--- MATERIAL PROVIDED Enclosed Below ---

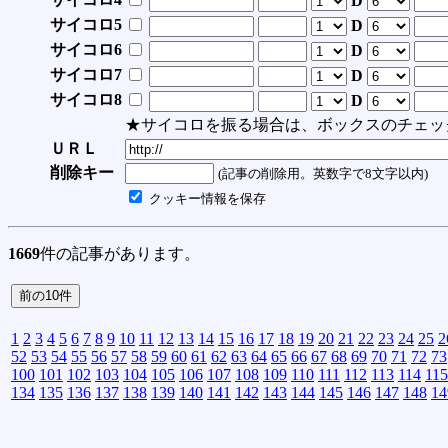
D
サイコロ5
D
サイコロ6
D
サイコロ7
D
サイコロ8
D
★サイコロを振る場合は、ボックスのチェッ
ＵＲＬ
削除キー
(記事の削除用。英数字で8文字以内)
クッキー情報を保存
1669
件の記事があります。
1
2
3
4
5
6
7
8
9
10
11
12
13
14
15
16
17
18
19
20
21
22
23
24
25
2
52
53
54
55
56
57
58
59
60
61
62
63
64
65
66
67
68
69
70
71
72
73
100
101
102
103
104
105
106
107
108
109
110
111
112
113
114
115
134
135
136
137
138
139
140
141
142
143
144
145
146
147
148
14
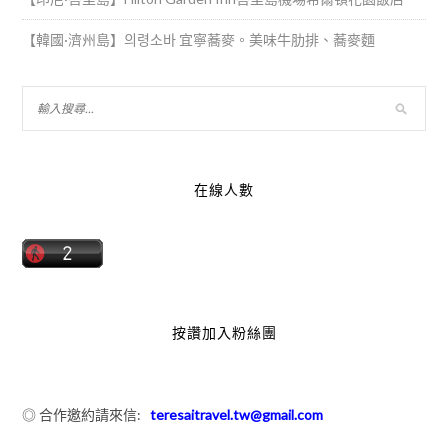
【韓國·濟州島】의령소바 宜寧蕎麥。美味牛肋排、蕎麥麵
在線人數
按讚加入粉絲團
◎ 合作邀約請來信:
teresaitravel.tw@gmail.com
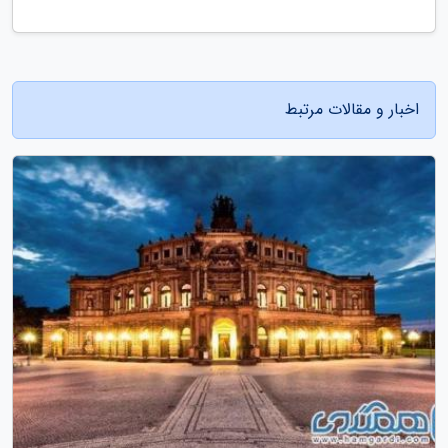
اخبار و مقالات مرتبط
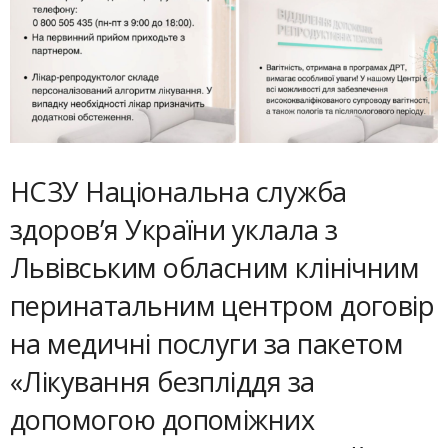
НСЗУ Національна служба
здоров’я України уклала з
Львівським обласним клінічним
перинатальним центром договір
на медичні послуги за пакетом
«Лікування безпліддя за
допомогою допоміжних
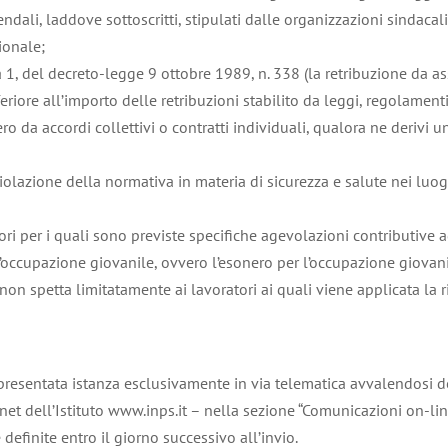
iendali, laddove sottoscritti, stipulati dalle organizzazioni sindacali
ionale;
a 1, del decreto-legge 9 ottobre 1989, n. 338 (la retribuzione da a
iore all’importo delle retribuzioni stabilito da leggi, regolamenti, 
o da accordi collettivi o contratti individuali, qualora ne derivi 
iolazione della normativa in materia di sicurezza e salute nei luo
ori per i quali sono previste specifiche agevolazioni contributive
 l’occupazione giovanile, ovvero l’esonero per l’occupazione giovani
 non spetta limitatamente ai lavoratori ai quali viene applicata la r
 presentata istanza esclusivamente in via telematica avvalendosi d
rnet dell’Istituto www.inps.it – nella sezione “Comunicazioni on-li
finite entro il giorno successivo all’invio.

--- End of Enclosed MATERIAL PROVIDED ---

**EXERCISE DIRECTIONS:** Can you rewrite these lines with "occupazione" replaced by "impiego" and everything else left unchanged? Omit the pictures from your answer.

**ANSWER SPACE:**
D
サイコロ5
D
サイコロ6
D
サイコロ7
D
サイコロ8
D
★サイコロを振る場合は、ボックスのチェッ
ＵＲＬ
削除キー
(記事の削除用。英数字で8文字以内)
クッキー情報を保存
1669
件の記事があります。
1
2
3
4
5
6
7
8
9
10
11
12
13
14
15
16
17
18
19
20
21
22
23
24
25
2
52
53
54
55
56
57
58
59
60
61
62
63
64
65
66
67
68
69
70
71
72
73
100
101
102
103
104
105
106
107
108
109
110
111
112
113
114
115
134
135
136
137
138
139
140
141
142
143
144
145
146
147
148
14
【韓國·濟州島】의령소바 宜寧蕎麥。美味牛肋排、蕎麥麵
在線人數
按讚加入粉絲團
◎ 合作邀約請來信:
teresaitravel.tw@gmail.com
اخبار و مقالات مرتبط
НСЗУ Національна служба
здоров’я України уклала з
Львівським обласним клінічним
перинатальним центром договір
на медичні послуги за пакетом
«Лікування безпліддя за
допомогою допоміжних
iendali, laddove sottoscritti, stipulati dalle organizzazioni sindacali
ionale;
a 1, del decreto-legge 9 ottobre 1989, n. 338 (la retribuzione da a
iore all’importo delle retribuzioni stabilito da leggi, regolamenti, 
o da accordi collettivi o contratti individuali, qualora ne derivi 
iolazione della normativa in materia di sicurezza e salute nei luo
ori per i quali sono previste specifiche agevolazioni contributive
 l’impiego giovanile, ovvero l’esonero per l’impiego giovani
 non spetta limitatamente ai lavoratori ai quali viene applicata la r
 presentata istanza esclusivamente in via telematica avvalendosi d
rnet dell’Istituto www.inps.it – nella sezione “Comunicazioni on-li
finite entro il giorno successivo all’invio.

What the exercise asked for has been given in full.